Липкис каждый раз сердился, когда его спрашивали об этих слухах, и хмуро отвечал:
— А мне-то почем знать? Да и вообще: что это все пристают с вопросами именно ко мне?
Он в это время редко встречался с Миреле и потому кому-то назло держал себя крайне гордо и вызывающе; он делал вид, будто не знает, что все слухи исходят от какого-то проезжего человека, который остановился на пару дней у Авроома-Мойше Бурнеса и там жаловался:
— Что толку, что у Зайденовских такой славный парень? Миреле еще прошлым летом, будучи как-то в уездном городе, остановилась в той же гостинице, что и он, и пару раз довелось им поболтать при встрече в коридоре; тут она, как видно, так ему голову вскружила, что ничем не вышибешь.

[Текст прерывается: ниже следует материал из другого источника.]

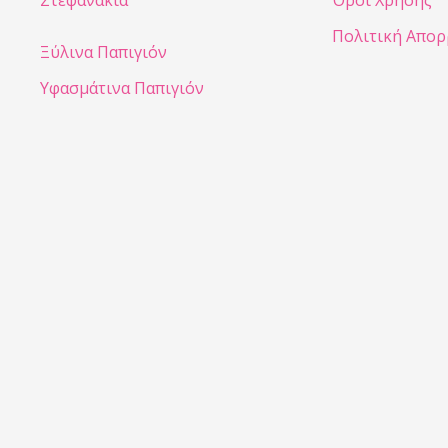
Στεφανάκια
Όροι Χρήσης
Πολιτική Απο
Ξύλινα Παπιγιόν
Υφασμάτινα Παπιγιόν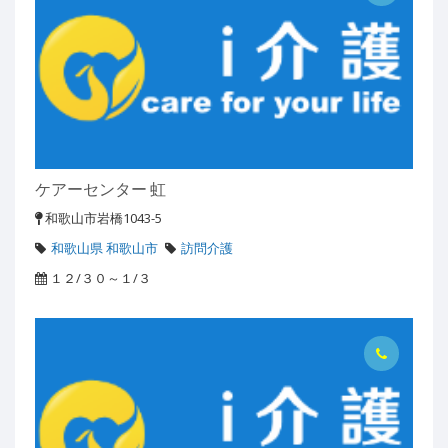
ケアーセンター 虹
和歌山市岩橋1043-5
和歌山県 和歌山市
訪問介護
１２/３０～１/３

Но проходили дни за днями, а к реб Гедалье Гурвицу никто не являлся. Миреле стала как-то бледнее и спокойнее, и казалось, что она ни о чем не знает и ни к чему не прислушивается, что нет ей дела, хорошо ли говорят о ней в городе или дурно; с самым хладнокровным видом позволяла она себе самые неожиданные, нелепые выходки. Однажды она остановила на улице сестер своего бывшего жениха и странно приниженным тоном опустившегося человека принялась упрекать их за то, что не заходят к ней: она, мол, во всяком случае, не хуже жены фотографа, Розенбаумихи, к которой бегают они по два раза на день.

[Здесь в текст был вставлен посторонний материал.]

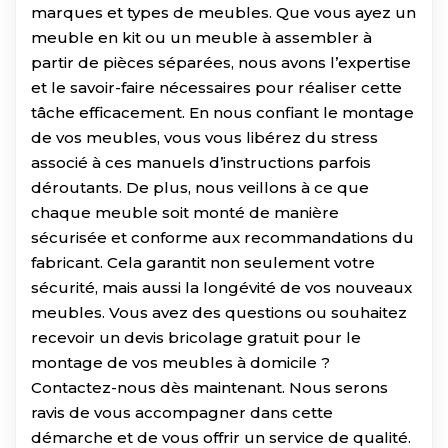
marques et types de meubles. Que vous ayez un
meuble en kit ou un meuble à assembler à
partir de pièces séparées, nous avons l’expertise
et le savoir-faire nécessaires pour réaliser cette
tâche efficacement. En nous confiant le montage
de vos meubles, vous vous libérez du stress
associé à ces manuels d’instructions parfois
déroutants. De plus, nous veillons à ce que
chaque meuble soit monté de manière
sécurisée et conforme aux recommandations du
fabricant. Cela garantit non seulement votre
sécurité, mais aussi la longévité de vos nouveaux
meubles. Vous avez des questions ou souhaitez
recevoir un devis bricolage gratuit pour le
montage de vos meubles à domicile ?
Contactez-nous dès maintenant. Nous serons
ravis de vous accompagner dans cette
démarche et de vous offrir un service de qualité.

Расставшись с ней, дочки Авроома-Мойше Бурнеса долго еще переглядывались и изумленно провожали ее глазами.
— Вот, поди-ка, раскуси ее, — говорила старшая младшей.

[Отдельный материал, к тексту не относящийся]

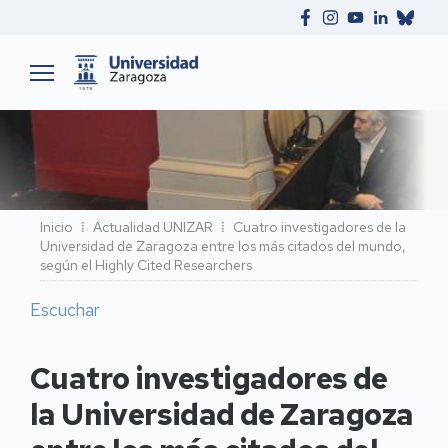
Ruta
Inicio
Actualidad UNIZAR
Cuatro investigadores de la
Universidad de Zaragoza entre los más citados del mundo,
de
según el Highly Cited Researchers
navegación
Escuchar
Cuatro investigadores de
la Universidad de Zaragoza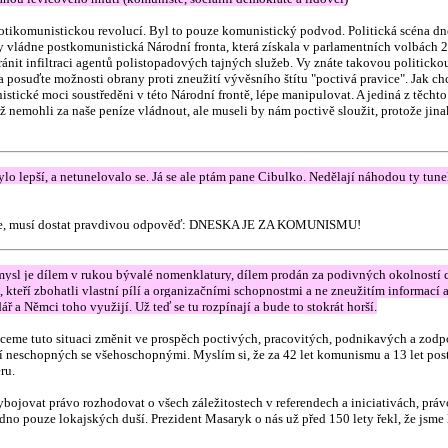
rotikomunistickou revolucí. Byl to pouze komunistický podvod. Politická scéna dne
y vládne postkomunistická Národní fronta, která získala v parlamentních volbách 
ránit infiltraci agentů polistopadových tajných služeb. Vy znáte takovou politickou
posuďte možnosti obrany proti zneužití vývěsního štítu "poctivá pravice". Jak c
nistické moci soustředěni v této Národní frontě, lépe manipulovat. A jediná z těc
ž nemohli za naše peníze vládnout, ale museli by nám poctivě sloužit, protože jina
lo lepší, a netunelovalo se. Já se ale ptám pane Cibulko. Nedělají náhodou ty tune
o lépe, musí dostat pravdivou odpověď: DNESKA JE ZA KOMUNISMU!
sl je dílem v rukou bývalé nomenklatury, dílem prodán za podivných okolností cizi
ří zbohatli vlastní pílí a organizačními schopnostmi a ne zneužitím informací a z
ř a Němci toho využijí. Už teď se tu rozpínají a bude to stokrát horší.
eme tuto situaci změnit ve prospěch poctivých, pracovitých, podnikavých a zodpov
 spiknutí neschopných se všehoschopnými. Myslím si, že za 42 let komunismu a 13 let
ěru.
ojovat právo rozhodovat o všech záležitostech v referendech a iniciativách, právo
 hodno pouze lokajských duší. Prezident Masaryk o nás už před 150 lety řekl, že jsm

Миреле побрела куда-то одна по городской улице. Дойдя до аптеки, помещавшейся в одном из последних еврейских домов, она остановилась посреди улицы и огляделась вокруг. На улице не было ни души, кроме появившегося откуда-то оборванного мальчишки; стеклянная дверь аптеки с колокольчиком была изнутри завешена красной занавесочкой. Она подозвала к себе мальчика и попросила вызвать из аптеки помощника провизора Сафьяна. Мальчик смущенно отправился выполнять поручение, тараща бесцветные глаза, она стояла одна на улице и ждала. Сафьян, закончив работу, оделся и вышел на улицу. С ними поравнялись простые крестьянские дровни, на которых возвращались в город какие-то евреи; они стали удивленно переглядываться и многозначительно улыбаться. Но она не обращала никакого внимания на их улыбочки и с серьезным видом сказала Сафьяну:
— Я хотела раньше вас просить проводить меня к акушерке Шац. Но теперь… теперь мне как-то не хочется отправляться к ней. Если вы свободны, мы бы могли прогуляться немного за околицей, хорошо?